Journalist upheld fair reporting
Before Capt. Dave Cobb retired last year from the Lawrence Police Department, he didn’t always look forward to seeing news reporters.
Mike Belt, a reporter for the Lawrence Journal-World, was an exception.
“Belt always asked the right questions,” Cobb said. “He was a digger. He would dig until he found what he was after. Every time I worked with him, I was quoted accurately.”
Assistant U.S. Attorney Terra Morehead knew Belt when she was a Wyandotte County assistant district attorney and Belt covered courts and law enforcement for the Kansas City Kansan. Unlike other reporters — who might call Morehead asking her to regurgitate the facts of a case — Belt would report the story firsthand.

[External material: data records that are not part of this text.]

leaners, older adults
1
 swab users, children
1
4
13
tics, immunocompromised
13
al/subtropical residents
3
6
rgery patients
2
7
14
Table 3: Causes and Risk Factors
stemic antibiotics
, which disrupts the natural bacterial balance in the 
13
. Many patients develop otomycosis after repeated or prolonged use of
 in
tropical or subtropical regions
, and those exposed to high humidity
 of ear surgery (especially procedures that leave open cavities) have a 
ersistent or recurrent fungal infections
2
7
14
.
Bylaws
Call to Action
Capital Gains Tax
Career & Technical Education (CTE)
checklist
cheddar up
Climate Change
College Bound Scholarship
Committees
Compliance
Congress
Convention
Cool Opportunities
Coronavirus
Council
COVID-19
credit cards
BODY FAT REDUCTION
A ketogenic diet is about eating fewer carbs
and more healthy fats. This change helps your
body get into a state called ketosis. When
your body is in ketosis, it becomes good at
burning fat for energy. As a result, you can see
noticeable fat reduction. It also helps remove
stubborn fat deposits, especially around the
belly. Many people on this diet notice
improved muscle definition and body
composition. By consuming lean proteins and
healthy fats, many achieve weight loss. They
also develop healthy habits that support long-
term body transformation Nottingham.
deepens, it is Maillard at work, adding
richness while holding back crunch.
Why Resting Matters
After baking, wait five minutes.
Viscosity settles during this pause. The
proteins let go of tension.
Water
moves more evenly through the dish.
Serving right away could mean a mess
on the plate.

“He was so fair, and he called it like it was,” she said.
Charles Michael “Mike” Belt, who was a reporter for the Lawrence Journal-World since 2000, died Monday at his home. Services will be at 10 a.m. today at Rumsey-Yost Funeral Home in Lawrence.
Belt had turned 54 on Sunday. True to form, he had volunteered to work on his birthday, covering a discussion about Iraq and the military at the Dole Institute of Politics. In addition to police and courts stories, military stories were his passion. In fact, Belt named his big black cat Major, a cat he doted on, even once driving to Kansas City to find the cat’s favorite toy.

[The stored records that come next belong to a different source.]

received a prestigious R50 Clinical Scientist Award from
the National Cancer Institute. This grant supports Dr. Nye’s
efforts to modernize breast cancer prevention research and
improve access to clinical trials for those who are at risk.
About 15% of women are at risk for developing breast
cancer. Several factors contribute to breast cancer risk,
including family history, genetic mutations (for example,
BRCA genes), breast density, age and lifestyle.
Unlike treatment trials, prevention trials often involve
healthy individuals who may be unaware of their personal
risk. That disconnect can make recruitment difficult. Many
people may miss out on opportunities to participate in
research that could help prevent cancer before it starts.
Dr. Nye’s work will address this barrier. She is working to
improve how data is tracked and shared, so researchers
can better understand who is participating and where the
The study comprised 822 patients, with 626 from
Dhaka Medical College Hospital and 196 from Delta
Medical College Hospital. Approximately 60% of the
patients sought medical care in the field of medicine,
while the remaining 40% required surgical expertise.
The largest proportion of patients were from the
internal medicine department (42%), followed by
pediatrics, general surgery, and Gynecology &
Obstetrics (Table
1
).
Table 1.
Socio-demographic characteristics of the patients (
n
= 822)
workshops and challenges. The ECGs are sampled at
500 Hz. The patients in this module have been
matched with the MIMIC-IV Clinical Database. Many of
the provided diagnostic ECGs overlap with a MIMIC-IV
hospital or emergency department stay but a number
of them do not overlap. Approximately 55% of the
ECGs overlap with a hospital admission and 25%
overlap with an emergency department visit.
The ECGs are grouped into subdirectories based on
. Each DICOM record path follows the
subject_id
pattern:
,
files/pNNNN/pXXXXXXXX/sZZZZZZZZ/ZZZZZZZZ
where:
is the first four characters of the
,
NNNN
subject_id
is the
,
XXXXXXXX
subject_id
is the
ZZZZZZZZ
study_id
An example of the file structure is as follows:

Belt’s journalism career started in his hometown of Columbus, where he was the trainer for the football and basketball teams. His two brothers, Brad and Kevin, said Mike always wanted to play, but a medical condition prevented that. So he wrote about the games for the Columbus Daily Advocate. And when he was a junior college student in Coffeyville, he wrote for the newspaper there. After he graduated in 1981 from Kansas State University, he joined the Osawatomie Graphic as a photographer and reporter. Three years later, he landed a job with the Kansas City Kansan. At the Journal-World, where he worked for nine years, Belt covered county government, law enforcement and, most recently, the economy. He also contributed to the Baldwin City Signal.

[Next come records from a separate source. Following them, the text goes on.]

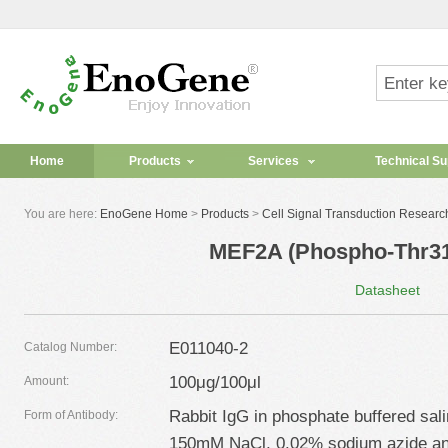
Home
Products
Services
Technical Su
You are here:
EnoGene Home
>
Products
>
Cell Signal Transduction Researc
MEF2A (Phospho-Thr31
Datasheet
E011040-2
Catalog Number:
100μg/100μl
Amount:
Rabbit IgG in phosphate buffered sal
Form of Antibody:
150mM NaCl, 0.02% sodium azide an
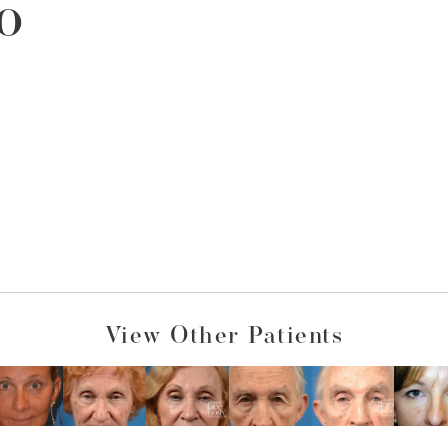
o
View Other Patients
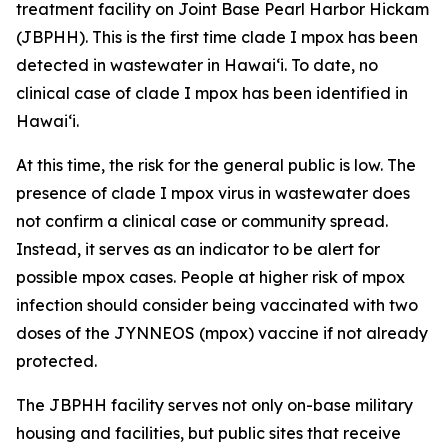
treatment facility on Joint Base Pearl Harbor Hickam
(JBPHH). This is the first time clade I mpox has been
detected in wastewater in Hawaiʻi. To date, no
clinical case of clade I mpox has been identified in
Hawai‘i.
At this time, the risk for the general public is low. The
presence of clade I mpox virus in wastewater does
not confirm a clinical case or community spread.
Instead, it serves as an indicator to be alert for
possible mpox cases. People at higher risk of mpox
infection should consider being vaccinated with two
doses of the JYNNEOS (mpox) vaccine if not already
protected.
The JBPHH facility serves not only on-base military
housing and facilities, but public sites that receive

Regardless of the story he was working, Belt prized accuracy. And compassion for the plights of others.
In 2007, Belt and Journal-World photographer Thad Allender worked on a series of stories about the toxic legacy mining had on communities in southeastern Kansas. Belt knew the area. He’d fished in some of the strip pits left behind by the mining.
Their work — “Mining’s Legacy: A scar on Kansas” — won several media awards, including the prestigious Associated Press Managing Editors’ Convergence Award, and was nominated for a Pulitzer Prize. The stories also prompted the Kansas delegation to propose bills in Congress to help clean up communities such as Treece.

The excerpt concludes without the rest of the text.